「義経物語」の思い出
昔教えた学生たち(と言っても皆もう定年退職して、お孫さんもいたりするらしい。ぎゃあ)が、今日同窓会をするはずなんだけど、まあまあのお天気でよかったねえ。もう亡くなった人もいるらしくて、時の流れを痛感しています。いろいろ愉快なクラスだったようなので、これからも皆、楽しくやってってほしい。
私の方は、家の片づけが、重要な局面?にさしかかってる。いろんな計画や構想の前で立ち往生してる感じ。何しろ昔とちがって身体が動かないし疲れるのも早いから、最低の最速の動きで仕事を片づけようとするもんだから、展望が決まらないと動けない。うーん。
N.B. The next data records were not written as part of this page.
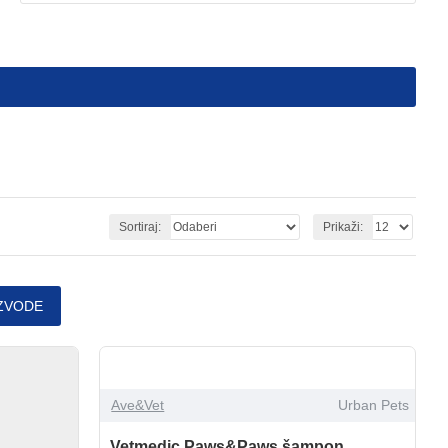
Sortiraj:
Prikaži:
ZVODE
Ave&Vet
Urban Pets
Vetmedic Paws&Paws šampon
町田康『ギケイキ』になかなかはまっているのだが、それにつけても感心し感謝するのは、子どものころに読んだ講談社世界文学全集の『義経物語』の名訳。大田黒克彦さんだったっけ(ごめん、調べたら佐藤一英さんでした。大田黒さんは『源平盛衰記』だった。こちらもよかった)。独自の描写もすごくよかった上に、『ギケイキ』を読んでてあらためて気づくのだが本来の「義経記」の錯綜してた展開も小さな場面も全部きっちり取り込んで、活かしてくれてた。
義経と弁慶が対決の前にいっしょに経を読む場面なんて、音楽やってる町田氏ならではの、わくわくするような描写なんだけど、それ、子どもの本の「義経物語」でも、きちんと紹介されていて、子どもながらに私はすごく印象に残っていた。それが町田氏の訳と重なって浮かんでくる喜び。あの講談社の全集はすべて、そのように手抜きがなく、本格的だった。感謝してもしきれない。